Roger Federer: Nie wiem, czy grałbym w tenisa, gdybym musiał rozgrywać mecze na bocznych kortach

- Szybko zdałem sobie sprawę, że o wiele łatwiej jest wygrać tytuł, niż obronić go - mówił Roger Federer, który do startu nowego sezonu przygotowywał się w Dubaju, trenując z Thanasim Kokkinakisem.

Marcin Motyka
Marcin Motyka
- Jestem szczęśliwy, że moje mecze wyznaczane są na największe korty i w porach najlepszej oglądalności. Uczciwie muszę przyznać, że nie wiem, czy jeszcze grałbym w tenisa, gdybym musiał rozgrywać mecze na bocznych kortach.
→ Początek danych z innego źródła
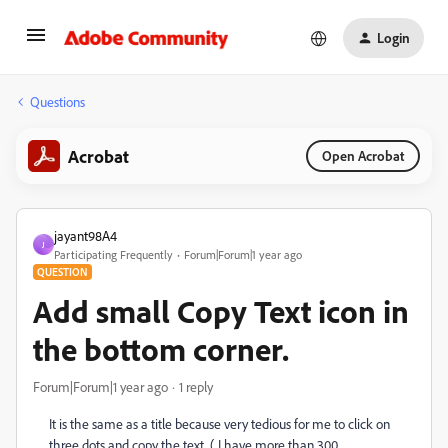
Login
Questions
Acrobat
Open Acrobat
jayant98A4
J
Participating Frequently
Forum|Forum|1 year ago
QUESTION
Add small Copy Text icon in
the bottom corner.
Forum|Forum|1 year ago
1 reply
It is the same as a title because very tedious for me to click on
three dots and copy the text. ( I have more than 300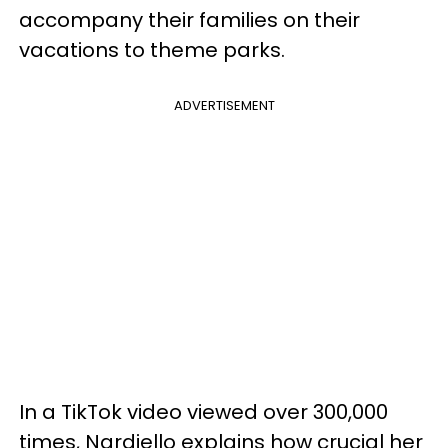
accompany their families on their
vacations to theme parks.
ADVERTISEMENT
In a TikTok video viewed over 300,000
times, Nardiello explains how crucial her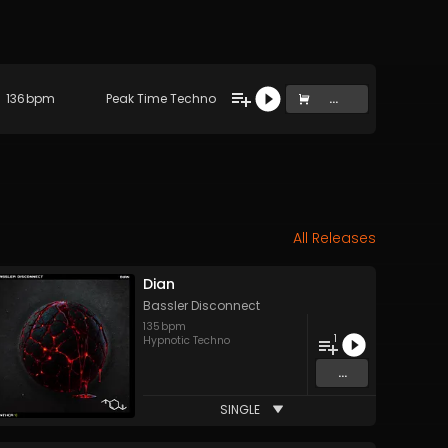
136
bpm
Peak Time Techno
...
All Releases
Dian
Bassler Disconnect
135
bpm
1
Hypnotic Techno
...
SINGLE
To byłoby dla mnie trudne, bo od wielu lat gram zawsze na największych kortach przy licznej widowni - mówił w wywiadzie z BBC Roger Federer.
Szwajcar od ponad dekady znajduje się w ścisłej światowej czołówce i nie traci motywacji do gry w tenisa. - Bardzo szybko zdałem sobie sprawę, że o wiele łatwiej jest wygrać tytuł, niż obronić go. Kiedy już osiągnąłem pewien poziom, spojrzałem na największych sportowców świata - Michaela Jordana, Michaela Schumachera, Tigera Woodsa czy Valentino Rossiego i zastanawiałem się: "jak oni to robią, że ciągle mają motywację?".

33-latek z Bazylei, który jest ojcem dwóch par bliźniąt, przyznał, iż nie wie, czy jego dzieci będą w przyszłości grać w tenisa. - Myślę, że dla każdego dziecka najważniejsze jest, aby cieszyło się tym, co robi. Wsparcie i rady od rodziców też są bardzo ważne - powiedział.

Do startu nowego sezonu Federer tradycyjnie przygotowywał się w Dubaju, gdzie jego sparingpartnerem był utalentowany Thanasi Kokkinakis. - On trenuje w specyficzny sposób. To małe różnice, które jednak wyraźnie odróżniają go od reszty. Natężenie treningów w dłuższym okresie jest większe, ale pozostałe rzeczy w niczym nie różnią się od tego, do czego przyzwyczaiłem się w Australii - wyjawił w rozmowie z dziennikiem Courier Mail.

- Federer jest niewiarygodnym tenisistą i jeszcze lepszym facetem - powiedział trener Kokkinakisa, Todd Langman.